Warum machen wir so etwas? Es ist doch viel günstiger, ein Gussteil oder einen Blechdeckel zu verwenden, wie alle anderen Hersteller es auch tun. Die Erklärung ist ganz einfach: Wie oft hat man schon auf der Rennstrecke, aber auch im Strassenverkehr gestürzte Ducati`s gesehen, bei denen der Kupplungsdeckel gebrochen war und somit auch die Kupplung zerstört wurde. Ein teurer Spass, erst recht, wenn es sich um eine Antihoppingkupplung handelt. Sogar defekte Getriebewellen hat es schon gekostet ( ein kapitaler Schaden ).
Komplett mit Schrauben aus VA !
Mit diesem Deckel kann man recht sicher sein, dass einem solche Probleme erspart bleiben. Die Bruchdehnung ist um ein Vielfaches höher als bei einem Gussdeckel und das macht ihn so sehr stabil. Der Wert dieses Anbauteiles ist an den Dreh-und Frässpuren für jeden eindeutig zu erkennen. Dieser Deckel hat nichts mehr mir herkömmlichen, offenen Deckeln gemeinsam.

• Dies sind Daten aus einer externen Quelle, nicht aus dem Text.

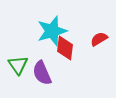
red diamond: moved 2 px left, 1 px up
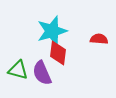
red semicircle: rotated 36 degrees clockwise
red diamond: moved 7 px left, 5 px down
green triangle: moved 5 px down; rotated 40 degrees counterclockwise
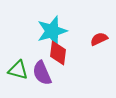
red semicircle: rotated 30 degrees counterclockwise
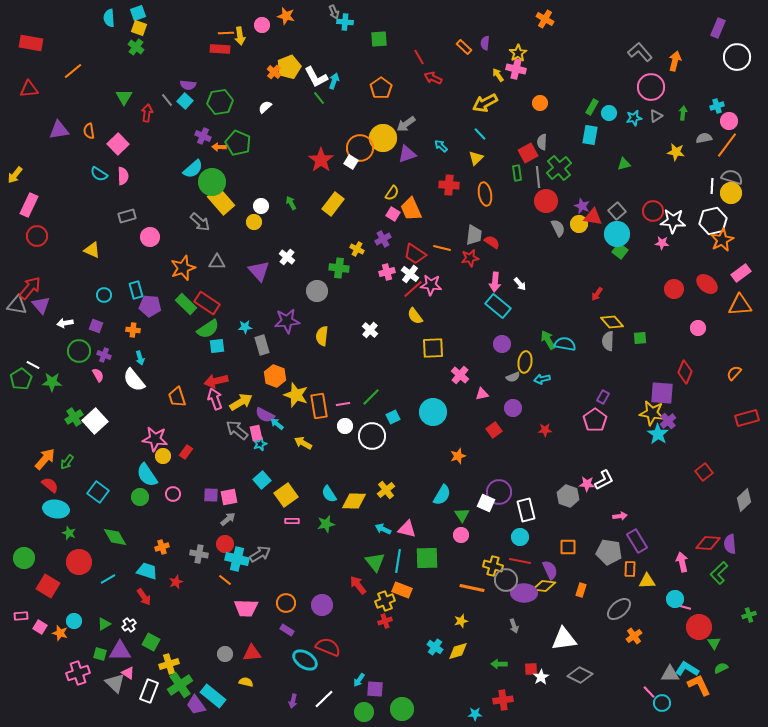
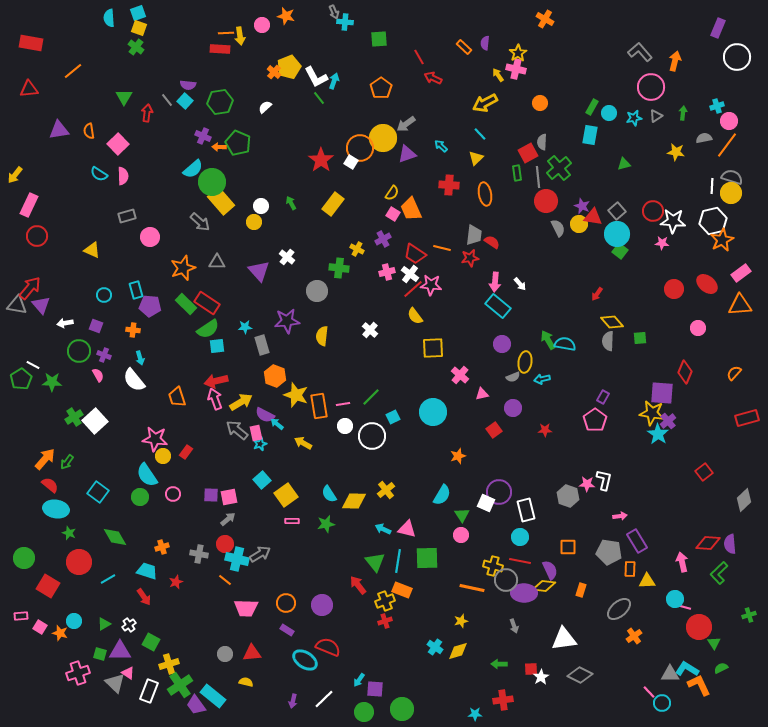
white L-shape at (604, 480): rotated 50 degrees counterclockwise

Hier ein paar Kerndaten über die Herstellung: Aus einem Aluminiumblock Gewicht 4,4 Kg, wurde ein Kupplungsdeckel Gewicht 180 Gramm hergestellt, das entspricht einer Zerspanleistung von 96 % . Die Herstellkosten betragen das 3 bis 5 Fache eines offenen Deckels aus Alu-Guss oder Alu-Blech.